Mit „Predicted Outputs“ zu schnelleren Ergebnissen
Die neue Funktion „Predicted Outputs“ erlaubt Entwicklern, erwartete Teile einer Ausgabe bereits vorab einzugeben. Das reduziert den Aufwand für das Modell, indem es weniger neue Tokens generieren muss, was besonders bei wiederkehrenden Aufgaben Zeit spart. Erste Tests zeigen vielversprechende Ergebnisse: Die Bearbeitungszeiten bei der Codebearbeitung sind zwei- bis viermal schneller als bei früheren Modellen. Beispielsweise sinkt die Bearbeitungszeit für umfangreiche Dateien von rund 70 Sekunden auf 20 Sekunden. OpenAI nennt als Anwendungsbeispiele das Aktualisieren von Blog-Einträgen, die Iteration bestehender Antworten und das Neuschreiben von Code.

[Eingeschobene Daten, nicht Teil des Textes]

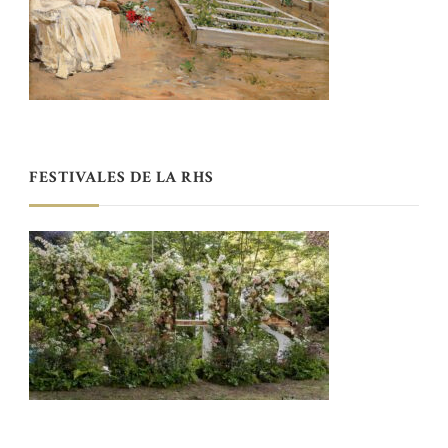
FESTIVALES DE LA RHS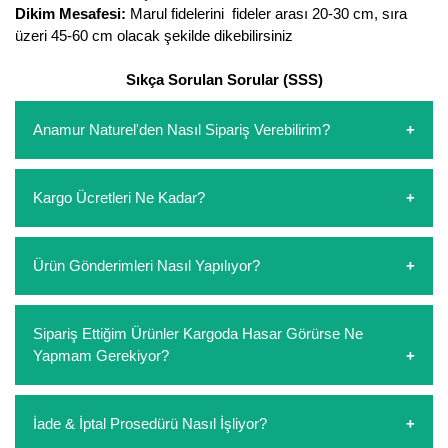
Dikim Mesafesi:
Marul fidelerini fideler arası 20-30 cm, sıra
üzeri 45-60 cm olacak şekilde dikebilirsiniz
Sıkça Sorulan Sorular (SSS)
Anamur Naturel'den Nasıl Sipariş Verebilirim?
https://www.anamurnaturel.com 'dan kendiniz sepetinizi
Kargo Ücretleri Ne Kadar?
oluşturarak,
iletişim
numaralarımızdan bizi arayarak veya
whatsapp hattımızdan bizlere isteklerinizi yazarak sipariş
verebilirsiniz. Sitemizden vereceğiniz siparişlerin
https://www.anamurnaturel.com 'da siz kargoyu dert
Ürün Gönderimleri Nasıl Yapılıyor?
ödemelerini sipariş verdikten sonra havale/eft veya sipariş
etmeyin diye 1500 lira ve üzerindeki siparişlerinizde
aşamasında kredi kartı ile yapabilirsiniz. Kapıda ödeme
kargoyu biz karşılıyoruz. 1500 Lira altında kalan
yoktur.
siparişlerinizde sepetinizdeki ürünleri hacimlerine göre bir
Sipariş verdiğiniz ürünler, özel tasarlanmış ambalajlar ile
Sipariş Ettiğim Ürünler Kargoda Hasar Görürse Ne
kargo ücreti ödeme aşamasında sepetinize eklenecektir.
paketlenip gönderim yapılmaktadır.
Yapmam Gerekiyor?
Koşulsuz müşteri memnuniyeti politikalarımız
İade & İptal Prosedürü Nasıl İşliyor?
çerçevesinde müşterilerimizi hiçbir zaman mağdur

Einfaches Prinzip, wirkungsvoller Effekt
Die Funktion basiert auf einem simplen, aber effektiven Prinzip: Entwickler geben den erwarteten Antwortteil vorab ein, was in vorhersehbaren und sich wiederholenden Aufgaben für eine deutliche Beschleunigung sorgt. OpenAI erklärt, dass die Funktion dann am besten funktioniert, wenn die Vorhersage eng an die erwartete Antwort gekoppelt ist. Wenn etwa die Hälfte der Ausgabe-Tokens eingespart werden kann, sinkt die Latenzzeit ebenfalls um etwa 50 Prozent – eine Faustregel, die vor allem bei der Bearbeitung von Code oder kleineren Dokumentenänderungen signifikante Effizienzgewinne verspricht.

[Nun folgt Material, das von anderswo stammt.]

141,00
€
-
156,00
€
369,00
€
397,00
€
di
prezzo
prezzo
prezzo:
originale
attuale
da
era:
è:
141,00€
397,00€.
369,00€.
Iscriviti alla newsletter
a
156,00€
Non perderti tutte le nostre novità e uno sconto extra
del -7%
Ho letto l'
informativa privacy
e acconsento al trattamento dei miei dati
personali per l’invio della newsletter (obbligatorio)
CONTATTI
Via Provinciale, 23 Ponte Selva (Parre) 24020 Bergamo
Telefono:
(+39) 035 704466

„Predicted Outputs“ ist für spezifische Anwendungen geeignet
OpenAI hebt hervor, dass die neue Funktion vor allem für Aufgaben gedacht ist, bei denen die Antwort vorhersehbar ist, und für die Neugenerierung von Inhalten weniger geeignet ist. Die Funktion ist außerdem nur mit GPT-4o und GPT-4o-mini nutzbar und unterstützt keine erweiterten API-Parameter wie Mehrfachausgaben oder Funktionsaufrufe. Erste Tests in Programmiersprachen wie Python, JavaScript, Go und C++ verliefen jedoch erfolgreich. Entwickler werden ermutigt, die Funktion in kontrollierten, vorhersehbaren Aufgaben zu testen, um die bestmögliche Effizienz zu erreichen.